Only USAT’s Associated Press story notes accusations earlier this year that Bechtel sold technology to Iraq in the 1980s that helped build its conventional weapons program (the company denies the reports).

In war round-ups, the NYT, LAT, and WP report Mohammed Mohsen Zubaidi’s Thursday announcement at the Palestine Hotel that he has been chosen to run Baghdad—the NYT says he proclaimed himself the “governor” while the Post and LAT say he was proclaiming himself the head of a council chosen to lead the city. Zubaidi, who has been living in the U.S. until recently, is a close friend of Ahmad Chalabi, another former exile who runs the Iraqi National Congress and is favored by some for a top leadership spot in Iraq. The papers note that Zubaidi did not say who had chosen him, how a council was formed, or anything else to explain his declaration.

The Post fronts, and others stuff, the first recommendations issued by the board investigating the Columbia space-shuttle disaster, saying that NASA’s methods of inspecting heat-shielding on the shuttle’s wings are “not adequate.”

The Post also fronts an announcement from the presidential campaign of Sen. John Edwards, D-N.C., that it will return $10,000 in contributions to employees of a Little Rock law firm after a clerk said her boss would reimburse her for the donation. Federal law prohibits campaign donors from funneling money through another person.

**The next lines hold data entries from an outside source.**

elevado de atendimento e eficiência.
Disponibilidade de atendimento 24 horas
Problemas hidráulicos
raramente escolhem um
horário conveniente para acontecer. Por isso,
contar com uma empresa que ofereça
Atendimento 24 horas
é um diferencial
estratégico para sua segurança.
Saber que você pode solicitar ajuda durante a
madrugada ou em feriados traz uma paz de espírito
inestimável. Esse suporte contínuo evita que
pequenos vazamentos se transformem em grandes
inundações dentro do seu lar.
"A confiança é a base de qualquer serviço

The NYT, LAT, WSJ,and Post stuff word that Northern Ireland’s British Army and Royal Ulster Constabulary actively helped Protestant guerrillas murder Catholics in the late 1980s, according to a report released by Britain’s senior police official after a 14-year investigation.

The papers note the deaths of the best-selling diet doctor, Robert C. Atkins, 72, and billionaire Sir J. Paul Getty, 70. Atkins was a controversial cardiologist and best-selling author who achieved fame by devising a diet full of meat, eggs, and butter, though many doctors maintain that the diet is dangerous. Getty was regarded as Britain’s greatest philanthropist—though the LAT mentions that associates claimed his fortune was in the hundreds of millions, not billions—and lived a turbulent, sometimes reclusive life including drug and alcohol addiction (conquered in the 1980s) and the kidnapping of his son (later returned).

The Post reports that White House Press Secretary Ari Fleischer was seen with his wife eating dinner at Washington, D.C., restaurant La Brasserie Tuesday night. Perhaps they special-ordered “freedom cuisine.”